A high-severity security flaw has been identified in the One Identity OneLogin Identity and Access Management (IAM) solution, which could potentially expose sensitive OpenID Connect (OIDC) application client secrets if exploited. This vulnerability, tracked as CVE-2025-59363, has been assigned a CVSS score of 7.7 out of 10.0. It is classified as a case of incorrect resource transfer between spheres (CWE-669), allowing a program to breach security boundaries and gain unauthorised access to confidential data or functions. According to Clutch Security, the flaw enabled attackers with valid API credentials to enumerate and retrieve client secrets for all OIDC applications within an organisation’s OneLogin tenant due to the application listing endpoint, /api/2/apps, returning more data than intended, including client_secret values.

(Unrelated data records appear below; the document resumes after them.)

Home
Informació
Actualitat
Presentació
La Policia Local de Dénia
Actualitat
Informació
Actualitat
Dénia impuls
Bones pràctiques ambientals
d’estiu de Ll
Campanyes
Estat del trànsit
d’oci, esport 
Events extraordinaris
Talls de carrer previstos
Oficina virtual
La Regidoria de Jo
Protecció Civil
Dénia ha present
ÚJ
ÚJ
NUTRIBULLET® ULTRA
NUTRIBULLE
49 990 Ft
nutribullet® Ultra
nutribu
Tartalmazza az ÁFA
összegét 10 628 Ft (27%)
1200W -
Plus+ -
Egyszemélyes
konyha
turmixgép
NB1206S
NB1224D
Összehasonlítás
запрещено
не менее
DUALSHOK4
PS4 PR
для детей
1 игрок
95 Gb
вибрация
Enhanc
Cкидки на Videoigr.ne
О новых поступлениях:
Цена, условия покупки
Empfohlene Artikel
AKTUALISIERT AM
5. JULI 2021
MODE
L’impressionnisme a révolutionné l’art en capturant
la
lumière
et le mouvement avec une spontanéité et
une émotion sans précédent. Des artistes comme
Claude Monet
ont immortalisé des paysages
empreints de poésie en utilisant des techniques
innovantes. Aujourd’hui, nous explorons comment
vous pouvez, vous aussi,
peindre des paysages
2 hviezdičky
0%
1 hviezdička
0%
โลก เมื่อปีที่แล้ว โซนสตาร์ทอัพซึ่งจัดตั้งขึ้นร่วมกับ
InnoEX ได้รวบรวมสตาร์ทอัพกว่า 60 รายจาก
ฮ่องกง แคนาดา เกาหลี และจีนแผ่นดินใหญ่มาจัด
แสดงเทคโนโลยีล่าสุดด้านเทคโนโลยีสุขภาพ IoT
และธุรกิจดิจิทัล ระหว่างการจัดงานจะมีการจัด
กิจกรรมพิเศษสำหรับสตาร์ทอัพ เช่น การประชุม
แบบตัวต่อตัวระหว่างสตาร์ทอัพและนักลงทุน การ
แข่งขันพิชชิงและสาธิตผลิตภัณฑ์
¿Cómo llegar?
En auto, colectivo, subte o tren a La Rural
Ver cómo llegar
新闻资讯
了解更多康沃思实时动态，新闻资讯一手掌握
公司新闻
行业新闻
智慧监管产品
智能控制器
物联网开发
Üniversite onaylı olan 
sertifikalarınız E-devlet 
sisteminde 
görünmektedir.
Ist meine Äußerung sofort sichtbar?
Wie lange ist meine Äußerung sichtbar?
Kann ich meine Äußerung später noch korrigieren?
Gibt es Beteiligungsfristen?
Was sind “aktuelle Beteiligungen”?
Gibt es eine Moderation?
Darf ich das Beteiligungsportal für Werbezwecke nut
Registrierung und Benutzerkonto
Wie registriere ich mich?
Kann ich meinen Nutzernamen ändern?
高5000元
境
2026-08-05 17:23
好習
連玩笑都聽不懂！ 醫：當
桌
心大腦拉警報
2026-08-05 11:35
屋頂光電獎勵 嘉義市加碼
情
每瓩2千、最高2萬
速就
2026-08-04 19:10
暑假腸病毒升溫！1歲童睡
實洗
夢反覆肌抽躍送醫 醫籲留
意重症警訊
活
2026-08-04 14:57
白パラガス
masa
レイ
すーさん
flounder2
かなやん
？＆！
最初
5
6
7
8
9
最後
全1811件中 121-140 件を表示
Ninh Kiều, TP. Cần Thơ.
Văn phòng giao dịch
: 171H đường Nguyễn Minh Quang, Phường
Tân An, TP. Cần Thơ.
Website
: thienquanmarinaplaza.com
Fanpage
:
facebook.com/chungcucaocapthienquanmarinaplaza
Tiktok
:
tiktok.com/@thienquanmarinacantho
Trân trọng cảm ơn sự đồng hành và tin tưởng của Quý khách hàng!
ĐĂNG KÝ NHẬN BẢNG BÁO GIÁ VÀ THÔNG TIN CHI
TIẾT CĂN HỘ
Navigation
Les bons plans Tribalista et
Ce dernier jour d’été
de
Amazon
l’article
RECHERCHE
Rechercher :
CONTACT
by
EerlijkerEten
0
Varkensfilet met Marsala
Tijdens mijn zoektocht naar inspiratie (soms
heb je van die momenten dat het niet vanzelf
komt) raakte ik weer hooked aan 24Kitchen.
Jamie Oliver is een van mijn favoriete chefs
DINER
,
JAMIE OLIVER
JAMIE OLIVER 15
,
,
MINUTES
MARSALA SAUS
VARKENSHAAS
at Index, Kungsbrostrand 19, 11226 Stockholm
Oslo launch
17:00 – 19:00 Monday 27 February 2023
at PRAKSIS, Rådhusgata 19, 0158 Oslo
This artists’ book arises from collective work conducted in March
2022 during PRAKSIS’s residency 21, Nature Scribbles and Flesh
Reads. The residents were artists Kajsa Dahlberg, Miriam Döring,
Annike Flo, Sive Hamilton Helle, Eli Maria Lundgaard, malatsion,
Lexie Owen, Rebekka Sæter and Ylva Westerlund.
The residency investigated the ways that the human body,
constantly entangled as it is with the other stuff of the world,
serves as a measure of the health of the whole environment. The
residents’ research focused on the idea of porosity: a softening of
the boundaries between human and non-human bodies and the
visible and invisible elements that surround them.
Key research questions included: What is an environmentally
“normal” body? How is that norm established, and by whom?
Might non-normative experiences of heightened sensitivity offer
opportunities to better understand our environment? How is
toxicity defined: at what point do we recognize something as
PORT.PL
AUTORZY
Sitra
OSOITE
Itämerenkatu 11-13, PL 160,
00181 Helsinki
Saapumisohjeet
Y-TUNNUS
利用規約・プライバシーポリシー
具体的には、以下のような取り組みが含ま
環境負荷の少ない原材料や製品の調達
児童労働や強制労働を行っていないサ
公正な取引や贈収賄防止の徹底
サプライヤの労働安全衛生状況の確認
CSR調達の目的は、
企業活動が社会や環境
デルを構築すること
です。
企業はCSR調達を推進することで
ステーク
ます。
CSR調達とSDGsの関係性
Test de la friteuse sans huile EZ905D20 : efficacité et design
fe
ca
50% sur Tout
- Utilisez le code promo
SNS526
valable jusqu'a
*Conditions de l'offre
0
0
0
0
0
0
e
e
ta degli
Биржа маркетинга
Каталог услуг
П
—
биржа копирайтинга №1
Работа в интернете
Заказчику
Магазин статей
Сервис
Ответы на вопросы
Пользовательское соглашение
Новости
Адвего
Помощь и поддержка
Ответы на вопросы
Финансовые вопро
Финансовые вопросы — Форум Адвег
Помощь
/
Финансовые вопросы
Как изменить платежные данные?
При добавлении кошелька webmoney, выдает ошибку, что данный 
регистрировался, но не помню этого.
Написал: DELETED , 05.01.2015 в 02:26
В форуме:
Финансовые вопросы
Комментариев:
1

The exploitation of this vulnerability involves several steps. An attacker would first use valid OneLogin API credentials (client ID and secret) to authenticate and request an access token. They would then call the /api/2/apps endpoint to list all applications and parse the response to extract client secrets for all OIDC applications. With these extracted client secrets, the attacker could impersonate applications and access integrated services. The successful exploitation of this flaw could allow an attacker to leverage the exposed secrets to impersonate users and gain access to other applications, facilitating lateral movement. OneLogin’s role-based access control (RBAC) grants API keys broad endpoint access, and the absence of IP address allowlisting further exacerbates the risk, enabling exploitation from anywhere globally. Following responsible disclosure on 18 July 2025, OneLogin addressed the vulnerability in version 2025.3.0 by ensuring that OIDC client_secret values are no longer visible. There is currently no evidence that this issue was exploited in the wild. Stuart Sharp, VP of Product at One Identity for OneLogin, emphasised the company’s commitment to customer protection and acknowledged the timely resolution of the reported vulnerability. Clutch Security highlighted the critical role of identity providers in enterprise security architecture, noting that vulnerabilities in these systems can have cascading effects across entire technology stacks.